List of tasks:
1) In the text on early lives of Jesus, who was the first to insist that any historical harmonization between John and the Synoptics is impossible?
2) From the text on early lives of Jesus, print the stretch that begins at the words "The uproar of" and stops after "4 v. 1872).".

Text for analysis:
-------
Earlier Rationalists. J. S. Semler's immediate answer (Halle 1779) could not stop the growing flow of rationalistic attacks on the real life of Jesus. K. H. G. Venturini's (1768–1849) Natürliche Geschichte des grossen Propheten von Nazareth (3 v. 1800; 2d ed. 4 v. Jena 1805) is full of exaggerations. He proposed a frivolous view of the Nativity, and according to him Jesus was crucified by the disillusioned populace and brought back to life by His friends after His apparent death. Venturini alluded to an essene affiliation of Jesus, a theory that was taken up by Salvator in his Life of Jesus (2 v. Paris 1838). A much milder, more esthetic approach was shown in J.G. von herder (1744–1803), Vom Erlöser des Menschen nach unseren drei ersten Evangelien (Riga 1796) and Von Gottes Sohn der Weltheiland nach Johannes Evangelium (Riga 1797). Herder was the first to insist that any historical harmonization between John and the Synoptics must be regarded as impossible. H. E. G. Paulus
(1761–1851) in his Das Leben Jesu als Grundlage einer reinen Geschichte des Urchristentums (2 v. Heidelberg 1828) mercilessly eliminated everything that is miraculous or supernatural.
Later Rationalists. F. D. E. schleiermacher's (1768–1834) mild resistance to these rationalistic interpretations in his Berlin University lectures on the life of Jesus (1831–32, ed. posthumously by Rüterich, Berlin 1864) was soon followed by the most extreme and logical explosion of rationalistic thought. D. F. strauss (1808–74), who had attended Schleiermacher's lectures, published Das Leben Jesu kritisch bearbeitet (2 v. Tübingen 1835; English tr. The Life of Jesus Critically Examined, from the 4th German ed., London 1846, 3d ed. 1898). Influenced by G. W. F. hegel, Strauss first proposed the myth theory: although Jesus of Nazareth was a historical person, in the preaching of His disciples the true facts of His life and teachings were completely covered by Old Testament messianic dreams and other mythological imaginations; unintentionally the Gospel story became nothing else but a presentation of primitive Christian ideology that resembled history. Later, Strauss published a somewhat milder version of his ideas in Das Leben Jesu für das deutsche Volk bearbeitet (Leipzig 1863). However, in answering the publication of Schleiermacher's lectures, he returned to his extreme views in Der Christus des Glaubens und der Jesus der Geschichte (Berlin 1865).
The uproar of criticism from all over Germany quickly revealed the weak points of Strauss's rationalism. He had completely neglected sound and serious textual criticism and interpreted the Gospel history entirely on the basis of his philosophical presuppositions. One of his most renowned critics was J. A. W. Neander (1789–1850) in Das Leben Jesu Christi (Hamburg 1837; English tr. The Life of Jesus Christ, London 1851). Another leader of the Vermittlungs-Theologie who was strongly critical of Strauss was J. P. Lange (1802–84); he published a life of Jesus in three volumes (1844–47; English tr. 4 v. 1872).
-------
Source material:
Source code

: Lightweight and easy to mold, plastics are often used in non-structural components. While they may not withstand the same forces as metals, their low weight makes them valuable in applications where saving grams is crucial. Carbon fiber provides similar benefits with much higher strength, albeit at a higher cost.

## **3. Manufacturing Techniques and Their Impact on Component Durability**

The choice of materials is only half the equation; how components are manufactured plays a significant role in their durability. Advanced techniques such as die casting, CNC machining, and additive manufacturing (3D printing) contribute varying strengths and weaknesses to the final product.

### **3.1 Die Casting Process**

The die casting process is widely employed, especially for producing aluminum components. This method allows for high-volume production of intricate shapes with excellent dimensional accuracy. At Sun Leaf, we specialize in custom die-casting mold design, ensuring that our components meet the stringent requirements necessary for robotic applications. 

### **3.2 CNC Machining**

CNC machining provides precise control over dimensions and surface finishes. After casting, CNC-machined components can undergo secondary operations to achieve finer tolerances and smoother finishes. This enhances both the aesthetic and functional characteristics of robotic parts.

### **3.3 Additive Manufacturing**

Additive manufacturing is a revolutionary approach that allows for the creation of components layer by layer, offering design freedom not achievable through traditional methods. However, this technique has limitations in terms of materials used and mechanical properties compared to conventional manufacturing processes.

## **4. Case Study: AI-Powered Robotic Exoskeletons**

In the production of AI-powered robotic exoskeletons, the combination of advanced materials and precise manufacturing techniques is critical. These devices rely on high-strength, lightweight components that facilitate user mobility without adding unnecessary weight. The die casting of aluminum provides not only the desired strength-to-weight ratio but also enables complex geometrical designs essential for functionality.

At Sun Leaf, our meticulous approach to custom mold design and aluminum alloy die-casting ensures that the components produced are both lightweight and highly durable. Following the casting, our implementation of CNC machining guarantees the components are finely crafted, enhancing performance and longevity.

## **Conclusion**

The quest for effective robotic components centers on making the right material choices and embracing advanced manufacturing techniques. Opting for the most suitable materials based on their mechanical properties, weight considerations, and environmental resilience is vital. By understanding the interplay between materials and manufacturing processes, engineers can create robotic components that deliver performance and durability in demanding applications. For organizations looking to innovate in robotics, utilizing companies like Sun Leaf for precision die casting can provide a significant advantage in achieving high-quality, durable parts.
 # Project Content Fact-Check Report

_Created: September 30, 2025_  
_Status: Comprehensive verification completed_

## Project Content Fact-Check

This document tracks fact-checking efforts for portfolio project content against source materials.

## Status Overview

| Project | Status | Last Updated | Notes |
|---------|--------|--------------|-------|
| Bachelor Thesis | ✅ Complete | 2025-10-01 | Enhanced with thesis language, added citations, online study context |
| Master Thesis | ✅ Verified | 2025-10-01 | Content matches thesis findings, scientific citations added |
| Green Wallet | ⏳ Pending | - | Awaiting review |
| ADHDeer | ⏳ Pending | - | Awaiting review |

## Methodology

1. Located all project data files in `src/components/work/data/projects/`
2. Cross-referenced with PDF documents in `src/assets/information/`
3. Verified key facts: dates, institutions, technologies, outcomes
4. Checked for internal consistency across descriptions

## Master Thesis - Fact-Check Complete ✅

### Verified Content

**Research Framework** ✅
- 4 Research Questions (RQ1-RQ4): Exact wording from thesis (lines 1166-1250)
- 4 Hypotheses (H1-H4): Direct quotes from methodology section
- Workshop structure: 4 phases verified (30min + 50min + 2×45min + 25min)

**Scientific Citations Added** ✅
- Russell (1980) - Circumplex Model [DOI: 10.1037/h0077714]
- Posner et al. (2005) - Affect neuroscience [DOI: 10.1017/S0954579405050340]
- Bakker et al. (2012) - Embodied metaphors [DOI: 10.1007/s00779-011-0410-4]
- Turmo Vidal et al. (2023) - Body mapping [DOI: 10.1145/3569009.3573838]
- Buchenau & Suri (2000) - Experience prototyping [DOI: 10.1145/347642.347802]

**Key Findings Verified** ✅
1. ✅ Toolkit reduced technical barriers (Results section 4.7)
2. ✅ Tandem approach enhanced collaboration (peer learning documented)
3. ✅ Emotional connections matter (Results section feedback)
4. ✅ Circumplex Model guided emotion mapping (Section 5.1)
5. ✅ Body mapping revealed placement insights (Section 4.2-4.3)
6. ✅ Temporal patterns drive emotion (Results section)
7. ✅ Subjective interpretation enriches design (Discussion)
-------
Answers to the exercise:
1) Herder

2)
The uproar of criticism from all over Germany quickly revealed the weak points of Strauss's rationalism. He had completely neglected sound and serious textual criticism and interpreted the Gospel history entirely on the basis of his philosophical presuppositions. One of his most renowned critics was J. A. W. Neander (1789–1850) in Das Leben Jesu Christi (Hamburg 1837; English tr. The Life of Jesus Christ, London 1851). Another leader of the Vermittlungs-Theologie who was strongly critical of Strauss was J. P. Lange (1802–84); he published a life of Jesus in three volumes (1844–47; English tr. 4 v. 1872).